A dado momento – especificamente com o toque da massagem – levantam-se questões sobre a proximidade e a privacidade: porque abandonamos a comunicação pelo toque após a juventude? Tocar é bom ou é invasivo? Foi involuntariamente que apareceu nesta peça o que eu reconheci como uma imagem do não menos famoso Kontaktoff de Pina Bausch (1978) – aquela cena de uma mulher que se submete às mãos de muitos homens – mas que agora, em Força, se concretiza com um homem acarinhado por muitos companheiros. Esta associação, de um olhar exterior, é contudo apropriada; não só as interrogações acima são, mais uma vez, pertinentes nas sociedades modernas – tanto mais quando a idade avança e o corpo se resguarda ou esconde – como em vários momentos da sua carreira Filipa Francisco tem prestado homenagem a Bausch. Acresce que lembrar os ausentes também contribui para a nossa força interior e, no espectáculo, essa componente exprime-se, pela palavra ou pelo gesto.
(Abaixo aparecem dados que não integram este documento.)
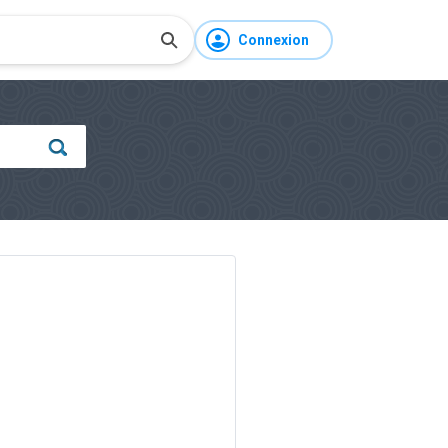
Connexion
Filipa Francisco trabalha com as pessoas e as suas características individuais ou de comunidade com curiosidade e paixão. Ela é também uma artista interventiva, atenta aos direitos humanos, como vimos nas suas representações da violência doméstica (Nu Meio) das mulheres da República (Para Onde Vamos?) e da exclusão social de reclusos (Rexistir). Mais tarde, nas obras com as jovens da Cova da Moura (Íman) e com os ranchos folclóricos (A Viagem), ficou evidente o reconhecimento da preciosidade da diferença cultural. Nestas exigentes aventuras, a coreógrafa tem sabido harmonizar sátira e beleza e transmitir o valor da arte para a experiência e participação na vida.
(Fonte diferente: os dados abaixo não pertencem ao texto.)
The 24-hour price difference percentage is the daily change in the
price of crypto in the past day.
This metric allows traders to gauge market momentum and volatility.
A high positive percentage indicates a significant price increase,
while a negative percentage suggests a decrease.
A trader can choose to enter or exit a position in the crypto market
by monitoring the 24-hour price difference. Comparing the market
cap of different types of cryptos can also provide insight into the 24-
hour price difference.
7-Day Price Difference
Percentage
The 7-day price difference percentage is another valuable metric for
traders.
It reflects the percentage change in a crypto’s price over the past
Na Companhia Maior a artista encontrou exemplos surpreendentes e inspiradores da força de vontade que mostram, também aos mais novos, como o empenho, a aceitação e a cumplicidade nos levam longe. Nesta peça a coreógrafa elogia a força latente de corpos que julgamos como frágeis e dá voz a pessoas que querem falar do que está a acontecer ao mundo. Dentro destas pessoas residem histórias individuais fortes que, não sendo na maioria reveladas, vibram nos corpos que actuam com movimentos, com voz, com adereços e instrumentos.
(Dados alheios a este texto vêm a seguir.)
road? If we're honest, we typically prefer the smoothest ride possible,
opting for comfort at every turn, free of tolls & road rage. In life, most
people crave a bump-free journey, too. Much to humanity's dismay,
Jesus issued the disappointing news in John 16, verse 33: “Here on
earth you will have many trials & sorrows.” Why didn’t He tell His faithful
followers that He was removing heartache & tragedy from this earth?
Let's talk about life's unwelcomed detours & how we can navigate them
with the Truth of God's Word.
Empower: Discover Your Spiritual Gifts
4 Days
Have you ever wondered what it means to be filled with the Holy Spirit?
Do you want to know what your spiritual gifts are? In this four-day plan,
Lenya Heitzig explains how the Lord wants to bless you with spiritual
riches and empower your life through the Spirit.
Também faz parte desta Força uma orquestra. António Pedro, colaborador cúmplice de longa data, desafiou alguns elementos da companhia a resolverem artisticamente a sua revolta. Essa parte do grupo construiu a dimensão sonora do manifesto e tem em mãos, como diz o compositor, um exercício de democracia: fazem juntos e assumem a liderança à vez, conforme é preciso e consoante as competências de cada um.

 

Paula Varanda

A autora escreve segundo a antiga ortografia.